I. Email collection!
I have NEVER gotten this right. I THINK I know why, but I won't be convinced until I see a big happy list.
Basically, ye olde "optin to my email newsletter for no reason at all" offer doesn't work. You need to dangle something juicy to activate their instant-gratification greed. Otherwise they just don't care. More information is essentially worthless, and not worth the hassle of filling out the form and getting more email that may possibly suck.
So I have to figure out the technical details of creating attractive email optin boxes tied to free multimedia incentives. It doesn't seem incredibly easy to do without spending money or coding.
Right now I've got ViperBar running, plus a vanilla "email newsletter signup" box on my sidebar. Both generate ZERO submits. Pathetic.
So my plan is to move all the currently free videos onto an "email optin" zone, on a separate wordpress install. I forward them to that destination once they've subscribed to my list. Hopefully that will work.
I want to have email optins everywhere. Different offers on the sidebar. Offers at the bottom of every post. Special posts that you have to optin to finish reading. I probably can't get any more sophisticated than that without going premium.

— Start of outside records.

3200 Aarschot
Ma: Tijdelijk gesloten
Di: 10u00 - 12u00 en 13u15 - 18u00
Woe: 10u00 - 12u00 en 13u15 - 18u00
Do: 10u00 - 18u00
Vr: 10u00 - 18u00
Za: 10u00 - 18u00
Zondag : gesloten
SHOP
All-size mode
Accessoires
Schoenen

Also, I'd like to setup a "welcome page" that people see one time when they first visit my site. And get split testing going with Google A/B testing.

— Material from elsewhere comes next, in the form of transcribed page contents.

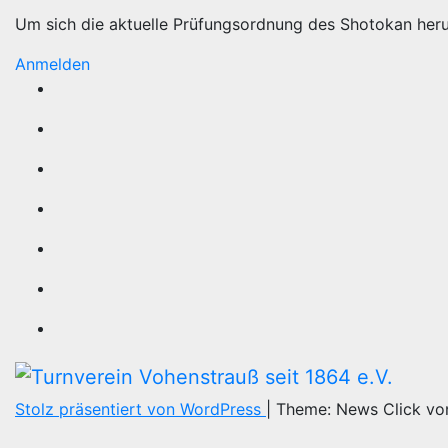
Um sich die aktuelle Prüfungsordnung des Shotokan her
Anmelden
Stolz präsentiert von WordPress
|
Theme: News Click v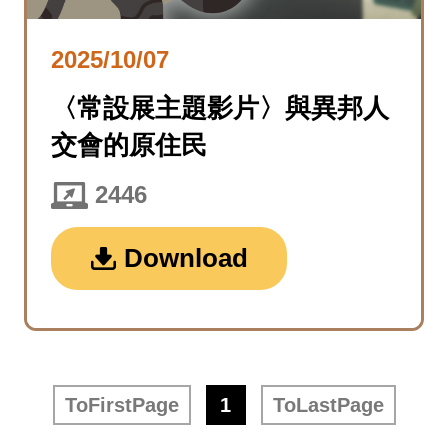
2025/10/07
〈常設展主題影片〉與異邦人
交會的原住民
2446
Download
ToFirstPage
1
ToLastPage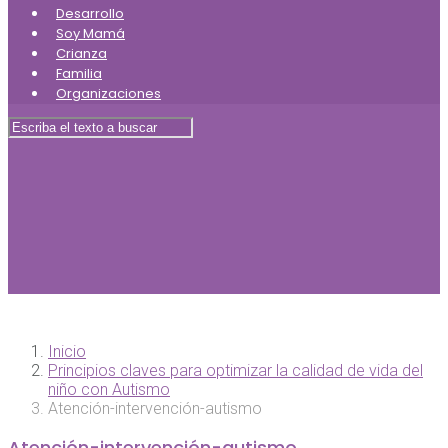
Desarrollo
Soy Mamá
Crianza
Familia
Organizaciones
Inicio
Principios claves para optimizar la calidad de vida del
niño con Autismo
Atención-intervención-autismo
Atención-intervención-autismo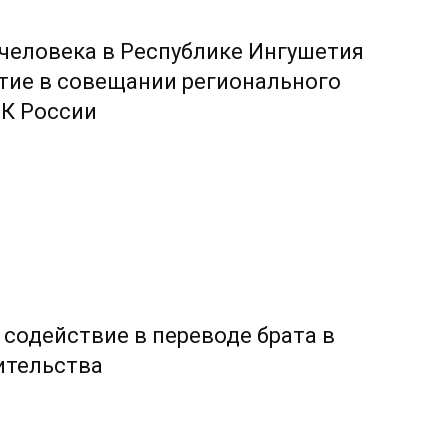
человека в Республике Ингушетия
тие в совещании регионального
СК России
 содействие в переводе брата в
ительства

I'm still trying to figure out what plugins will let me do all this. Here's what I'm currently looking at:
wp email capture - can forward optins to reward page
welcomegate - first-time visitors see special page
total feedback - small polls
On the rewards area wordpress install, I need some special theme that looks like a members' area. And I need the home page to be a squeeze page, so I need a template for that.
Whew, lot of work ahead!
II. Premium product creation, sale and delivery
I have some clue about how to do the product creation part. Much shorter videos, small chunked into lessons with text and graphics. Address all the sticking points that come up. That's just a question of writing, shooting, editing and organization. I can manage the writing in ConnectedText and the editing in Windows Movie Maker.
As for sale and delivery, I have no idea. Literally. Haven't even looked at the problem yet.
III. Retire in style
I'm still not sure what kind of jet to buy. Are F15's try-hard? What do you fly?
UPDATE: I figured out how to build the "free gift area". Details are in the thread titled, "How do you build a free-gift email optin funnel on a Wordpress blog using free themes/plugins?" Can't link to it yet.
Making money is a skill.
Making money online is yet another skill.
Managing your money is also a skill.
Trusting others to make money for you? Now that takes trust.